Cien años invertebrados

José Ortega y Gasset.
José Ortega y Gasset.

Pronto se cumplirá un siglo de la primera tribuna de Ortega incluida en su España invertebrada. Pese al tiempo transcurrido, sus conclusiones continúan siendo sorprendentemente actuales, hasta el punto de constituir un vivo retrato de los momentos sociales y políticos que atravesamos. Que Roger Scruton haya incorporado en su último libro a este ensayo y a su autor como la única aportación hispana a los grandes del pensamiento universal, confirma que estamos ante un clásico al que procede prestar atención.

La descomposición del proyecto de vida en común de los pueblos integrados en la nación española, junto con la ausencia de los mejores al mando que describió Ortega hace una centuria, sigue presidiendo la realidad. Sin un atractivo programa que justifique la convivencia de diversos bajo un mismo techo, o de metas superiores por las que luchar unidos, cualquier Estado se viene abajo, como recuerda don José que sucedió en Roma. 

Nuestro principal problema, pues, permanece como lo dejamos hace cien años: falta un plan de país capaz de volver a encandilar a quienes han venido formando parte de esa colosal construcción y que tal vez por ese vacío dejan de sentirse parte de ella y de compartir sus anhelos colectivos. Aunque cobre singular relevancia un glorioso pasado cohesionado, la vertebración territorial en España lleva décadas anclada en esas estáticas referencias históricas sin conseguir ser lo suficientemente dinámicas y sugestivas para todos, como recomendaba el filósofo madrileño como antídoto frente a los separatismos. 

Al lado de esta carencia de poderosos ideales capaces de atraer a quienes precisan de esos impulsos para seguir participando en la monumental empresa que es España, está el denunciado déficit de personalidades con aptitud adecuada para capitanearla. Escribe Ortega: “las épocas de decadencia son aquellas en las que la minoría directora de un pueblo ha perdido sus cualidades de excelencia que precisamente ocasionaron su elevación”. De ahí que apele a la ejemplaridad de los más selectos como guías de la sociedad, a pesar de la atávica aversión ibérica hacia quienes atesoran excelsas condiciones, debido a un igualitarismo montaraz de complejas raíces.

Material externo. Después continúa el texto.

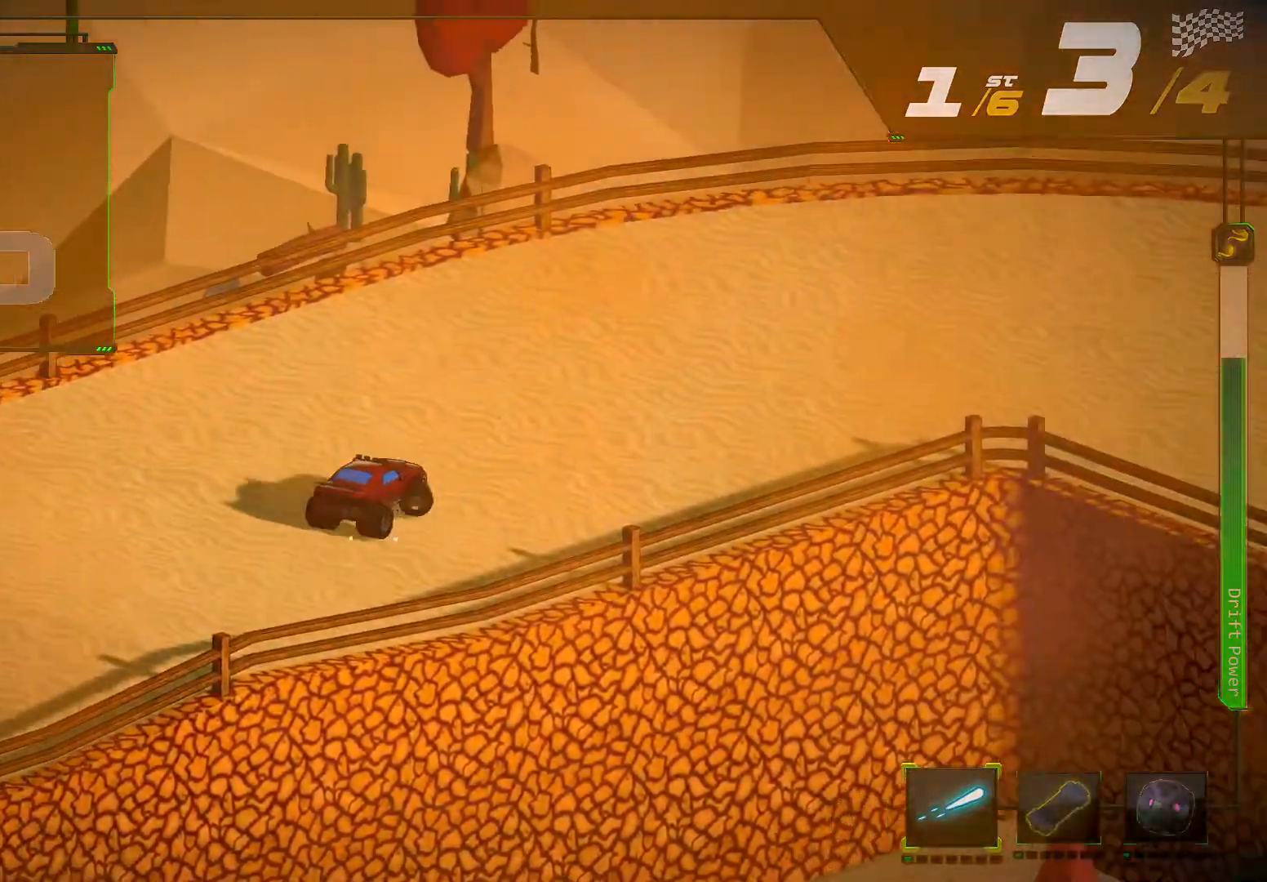
{"buttons": ["R2"], "left_stick": "right", "right_stick": "down-right", "events": [[33, "right_stick", "down-right"]]}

Este panorama, como es sencillo de advertir, coincide bastante con el presente. No resulta fácil encontrar en el actual ambiente político planteamientos más allá de lo coyuntural. Los que más interesan son aquellos que insisten en mantener forzadamente a las inquietudes secesionistas dentro del marco constitucional, retorciéndolo, sin reparar que el verdadero desafío no pasa por ahí, sino por levantar de una vez una ambiciosa estrategia nacional que sepa lo que quiere y cómo lo quiere, tanto en la gestión interior como exterior. Sin ese futuro que seduzca y aglutine, mal podremos conjurar el recurrente dilema regional que el propio Ortega sugería conllevar, sino que se extenderá incluso a territorios en los que hasta ahora no ha brotado. 

Pero, además, precisamos contar con dirigentes que estén a la altura para asumir ese formidable reto de abordar las reformas pendientes que ilusionen a los que quieran subirse a ese renovado carro nacional. Justo lo contrario de lo viene sucediendo desde hace un lustro, instalados como estamos en una persistente inestabilidad política protagonizada por personajes de pacotilla incapaces de ponerse de acuerdo, por activa o pasiva, para gobernar.

Lo que consuela es que llevamos un siglo sin lograr vertebrarnos y no hemos desaparecido, de modo que habrá que aguardar a que una generación prodigiosa nos rescate algún día de esta desgracia tan nuestra.